◆ EXERCISE ◆
After locating the line that contains "Stage (as recorded): 4.", quote it and all lines after it through the end of the entries, and nothing more. Pictures stay out.

◆ DATA FOR ANALYSIS ◆
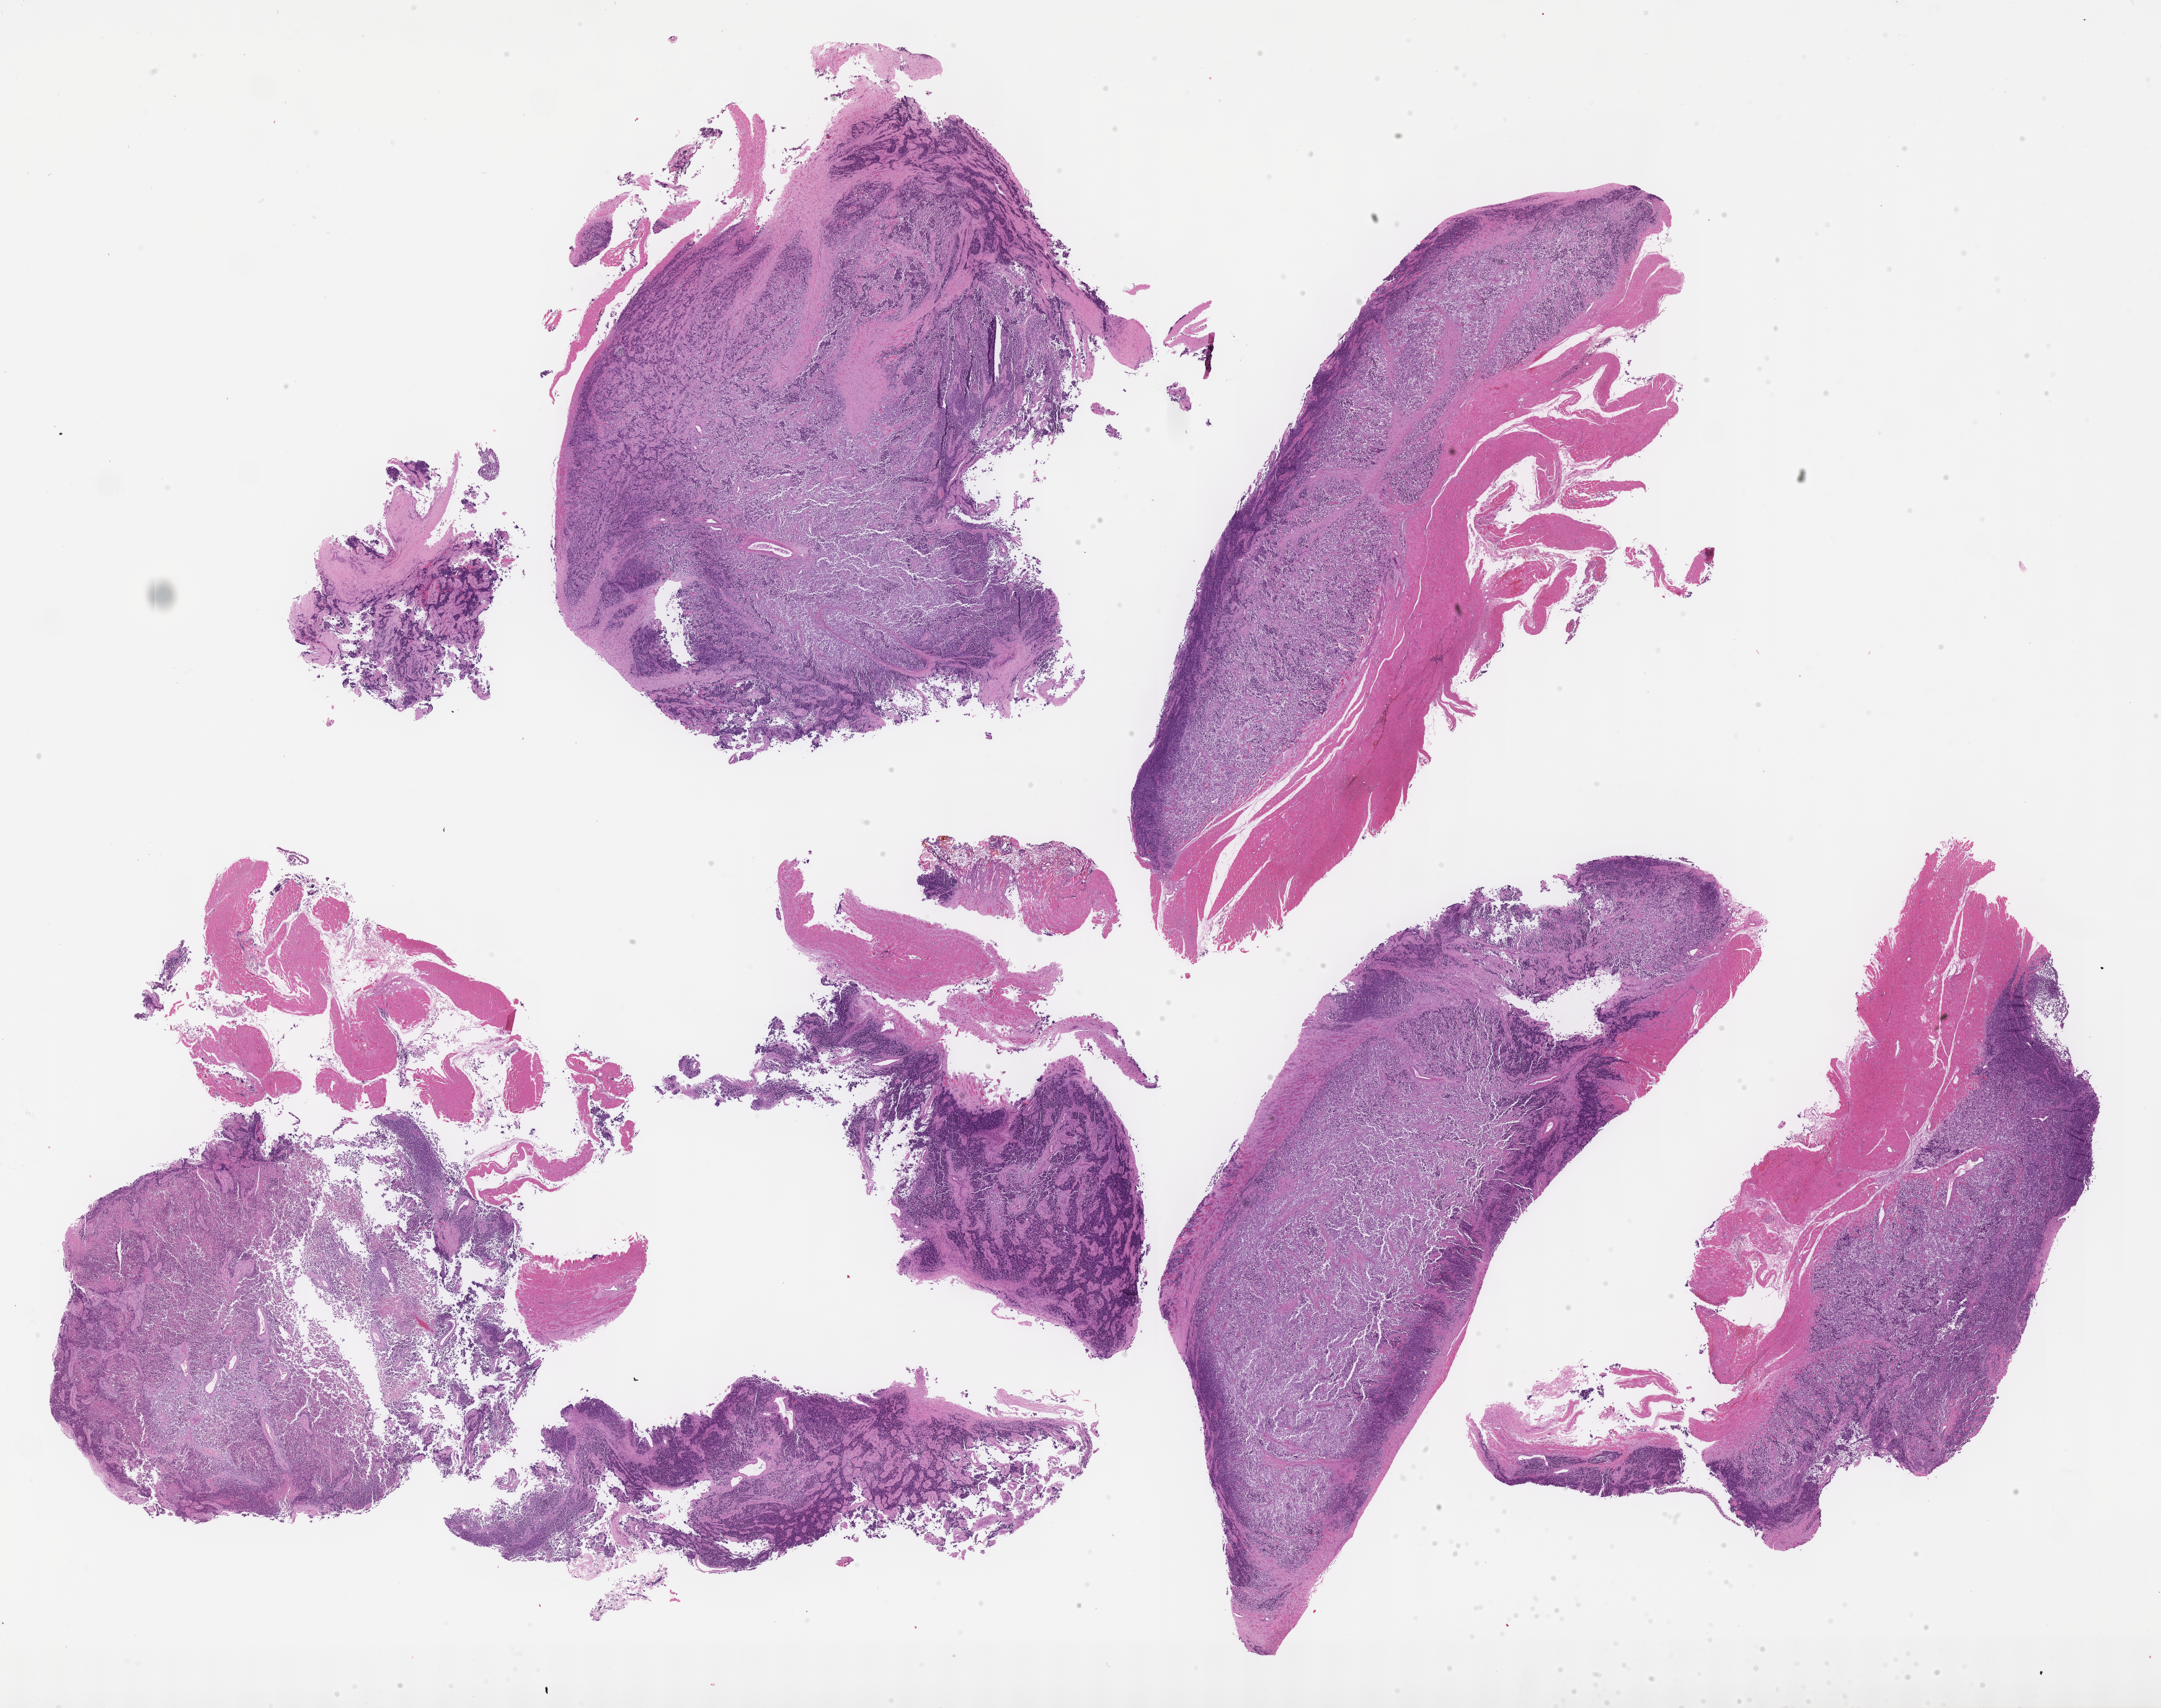
Hematoxylin and eosin (H&E) whole-slide image of tumor tissue — whole scanned area (about 28.2 x 22.3 mm) shown as a low-resolution overview, formalin-fixed, paraffin-embedded (FFPE) tissue, site: paraspinal, posterior. Female patient, age at diagnosis 4.3 years.
Stage (as recorded): 4. Metastatic status at presentation (as recorded): metastatic. Diagnosis: rhabdomyosarcoma; histological classification: alveolar rhabdomyosarcoma.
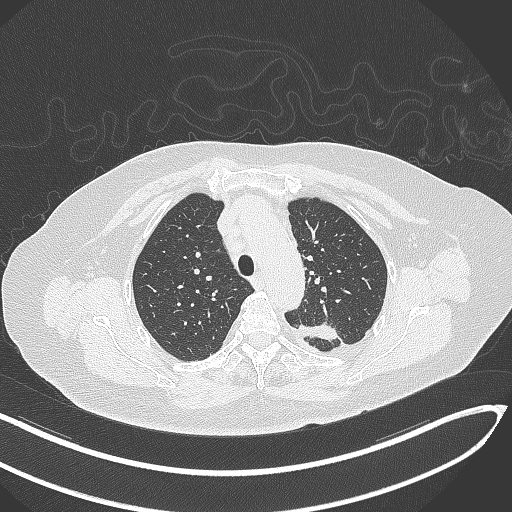
Chest CT, one axial slice. Position 241 of 270 along the scan axis. Lung window (W 1500 / L -600 HU). 1 mm slice thickness. 512 × 512 image matrix, field of view 400 × 400 mm. Patient: female, 76 years. Case-level facts recorded for this patient, not image findings: clinical TNM (as recorded): T1c N0 M0.
Structures marked on this image (rectangle marked by the reading radiologist):
- lung tumour (recorded histology: adenocarcinoma): bounding box (x1, y1, x2, y2) in pixels: (298, 323, 341, 345)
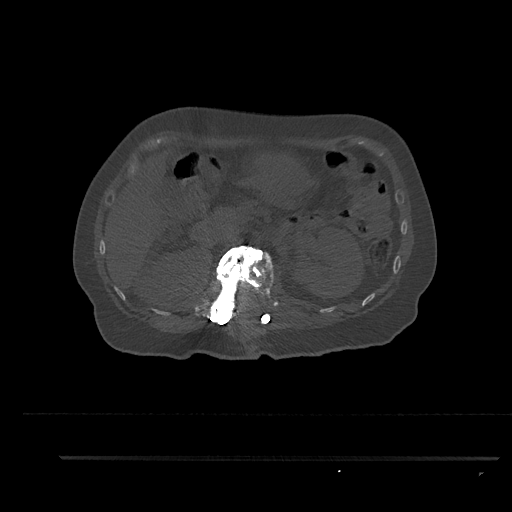
CT including the spine, one axial slice. Position 221 of 797 along the scan axis. Reconstruction kernel Br40s/3. Bone window (W 1800 / L 400 HU). 0.5 mm slice thickness. 512 × 512 image matrix. Patient: female, 44 years. Case-level facts recorded for this patient, not image findings: primary cancer: renal; vertebrae with lytic lesions (as recorded): L1.
Outlined on this slice (semi-automatic segmentation, software-assisted and operator-edited):
- L1 vertebra: bounding box (x1, y1, x2, y2) in pixels: (207, 246, 275, 322)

◆ RESPONSE AREA ◆
Stage (as recorded): 4. Metastatic status at presentation (as recorded): metastatic. Diagnosis: rhabdomyosarcoma; histological classification: alveolar rhabdomyosarcoma.
Chest CT, one axial slice. Position 241 of 270 along the scan axis. Lung window (W 1500 / L -600 HU). 1 mm slice thickness. 512 × 512 image matrix, field of view 400 × 400 mm. Patient: female, 76 years. Case-level facts recorded for this patient, not image findings: clinical TNM (as recorded): T1c N0 M0.
Structures marked on this image (rectangle marked by the reading radiologist):
- lung tumour (recorded histology: adenocarcinoma): bounding box (x1, y1, x2, y2) in pixels: (298, 323, 341, 345)
CT including the spine, one axial slice. Position 221 of 797 along the scan axis. Reconstruction kernel Br40s/3. Bone window (W 1800 / L 400 HU). 0.5 mm slice thickness. 512 × 512 image matrix. Patient: female, 44 years. Case-level facts recorded for this patient, not image findings: primary cancer: renal; vertebrae with lytic lesions (as recorded): L1.
Outlined on this slice (semi-automatic segmentation, software-assisted and operator-edited):
- L1 vertebra: bounding box (x1, y1, x2, y2) in pixels: (207, 246, 275, 322)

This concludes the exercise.